VVV und Stadt Burgdorf präsentieren neues Weihnachts-Abo

Das Musical „Tot, aber glücklich – Lucky Stiff“ wird am 13. Mai 2016 Burgdorf aufgeführt. (Foto: TfN)

Attraktive Geschenkvariante für drei Gastspiele im Theater am Berliner Ring

BURGDORF (r/jk). Mit dem neuen Weihnachts-Abonnement präsentieren der VVV und die Stadt Burgdorf eine nicht alltägliche Geschenkidee für den Gabentisch am Heiligen Abend. Das bis zum 24. Dezember verfügbare Angebot ermöglicht den Beschenkten, bis zum Saisonende im Juni 2016 drei Gastspiele des Theaters für Niedersachsen im Theater am Berliner Ring zu besuchen.

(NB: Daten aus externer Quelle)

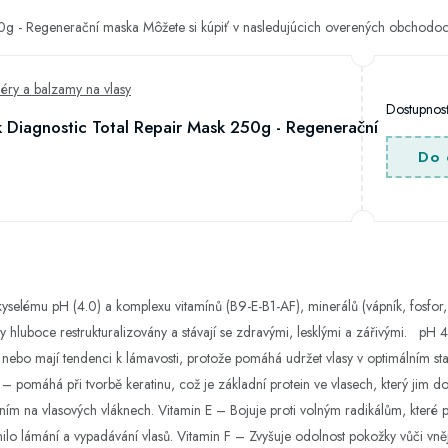
0g - Regenerační maska Môžete si kúpiť v nasledujúcich overených obchodoc
éry a balzamy na vlasy
Dostupno
 Diagnostic Total Repair Mask 250g - Regenerační
Do 
selému pH (4.0) a komplexu vitamínů (B9-E-B1-AF), minerálů (vápník, fosfor, 
y hluboce restrukturalizovány a stávají se zdravými, lesklými a zářivými. pH 
 nebo mají tendenci k lámavosti, protože pomáhá udržet vlasy v optimálním sta
 – pomáhá při tvorbě keratinu, což je základní protein ve vlasech, který jim 
 na vlasových vláknech. Vitamin E – Bojuje proti volným radikálům, které poš
ilo lámání a vypadávání vlasů. Vitamin F – Zvyšuje odolnost pokožky vůči vně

Beim Abokauf besteht die Auswahl unter vier Bühnenstücken: „Romeo und Julia“ (Tragödie, 26. Februar 2016), „Fabian – der Gang vor die Hunde“ (Schauspiel, 22. April 2016), „Tot, aber glücklich – Lucky Stiff“ (Musical, 13. Mai 2016) und „Dantons Tod“ (Drama, 10. Juni 2016). Die Aufführungen beginnen jeweils freitags um 20.00 Uhr. Bereits um 19.30 Uhr sind die Zuschauer zu einer kostenlosen Einführung eingeladen. Der Preis beträgt für alle Sitzplätze 32,90 Euro (VVV-Mitglieder: 29,90 Euro). Das Weihnachts-Abo ist bei Bleich Drucken und Stempeln, Braunschweiger Straße 2, Tel. 05136/1862, buchbar.

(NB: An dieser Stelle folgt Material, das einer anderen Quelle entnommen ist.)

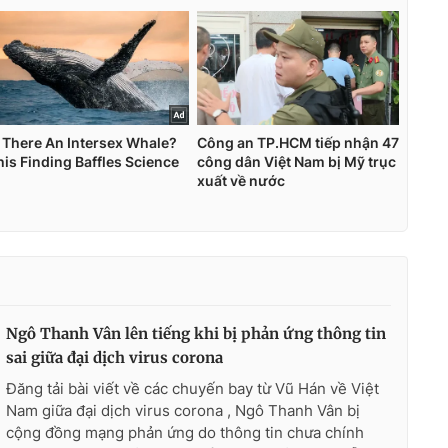
Ngô Thanh Vân lên tiếng khi bị phản ứng thông tin
sai giữa đại dịch virus corona
Đăng tải bài viết về các chuyến bay từ Vũ Hán về Việt
Nam giữa đại dịch virus corona , Ngô Thanh Vân bị
cộng đồng mạng phản ứng do thông tin chưa chính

William Shakespeares bekannteste Tragödie „Romeo und Julia“ widmet sich der wohl berühmtesten Liebesgeschichte des europäischen Theaters, die in ihrer leidenschaftlichen Intensität Generationen von Zuschauern faszinierte und berührte. Romeo Montague und Julia Capulet leben in der Stadt Verona und gehören Familien an, die seit Generationen miteinander verfeindet sind und die Liebesbeziehung des jungen Paares erbittert bekämpfen. Obwohl sie alles daran setzen, ihre Familien auszusöhnen, ist das tragische Ende der Geschichte nicht mehr aufzuhalten.

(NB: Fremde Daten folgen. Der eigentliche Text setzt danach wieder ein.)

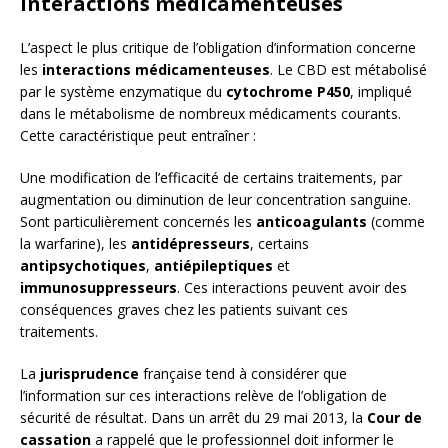
Interactions médicamenteuses
L’aspect le plus critique de l’obligation d’information concerne
les
interactions médicamenteuses
. Le CBD est métabolisé
par le système enzymatique du
cytochrome P450
, impliqué
dans le métabolisme de nombreux médicaments courants.
Cette caractéristique peut entraîner :
Une modification de l’efficacité de certains traitements, par
augmentation ou diminution de leur concentration sanguine.
Sont particulièrement concernés les
anticoagulants
(comme
la warfarine), les
antidépresseurs
, certains
antipsychotiques
,
antiépileptiques
et
immunosuppresseurs
. Ces interactions peuvent avoir des
conséquences graves chez les patients suivant ces
traitements.
La
jurisprudence
française tend à considérer que
l’information sur ces interactions relève de l’obligation de
sécurité de résultat. Dans un arrêt du 29 mai 2013, la
Cour de
cassation
a rappelé que le professionnel doit informer le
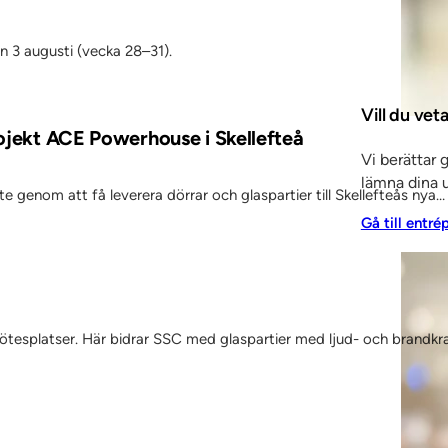
en 3 augusti (vecka 28–31).
Vill du ve
rojekt ACE Powerhouse i Skellefteå
Vi berättar 
lämna dina u
 genom att få leverera dörrar och glaspartier till Skellefteås nya…
Gå till entré
 mötesplatser. Här bidrar SSC med glaspartier med ljud- och brandkr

Dem Schauspiel „Fabian – der Gang vor die Hunde“ liegt ein Roman von Erich Kästner zugrunde. Dabei kommt es zu einer folgenschweren Begegnung im Berliner Nachtleben der 1930er Jahre. Ein Akademiker, der ein bescheidenes Leben als Werbetexter fristet, trifft auf eine junge Anwältin, die von einer Filmkarriere träumt. Beide verlieben sich ineinander. Doch als die ehrgeizige junge Frau einen Filmproduzenten trifft, der ihr beim erträumten Aufstieg behilflich sein könnte, verlässt sie ohne Zögern ihren mittlerweile arbeitslosen Freund. „Tot, aber glücklich! – Lucky Stiff“ ist eine temporeiche musikalische Boulevard-Komödie, die durch ihren makabren britischen Humor besticht. Der biedere Schuhverkäufer Harry Whitherspoon bricht aufgrund der Testamentsverfügung seines verstorbenen Onkels mit dessen Leichnam im Gepäck auf eine Reise nach Monte Carlo auf. Als Belohnung winkt eine hohe Erbschaft in Höhe von sechs Millionen Dollar. Am Urlaubsziel angekommen, gerät der Neffe in eine Reihe abenteuerlicher Verwicklungen, an denen zwei Frauen beteiligt sind, die ihm das Erbe streitig machen wollen.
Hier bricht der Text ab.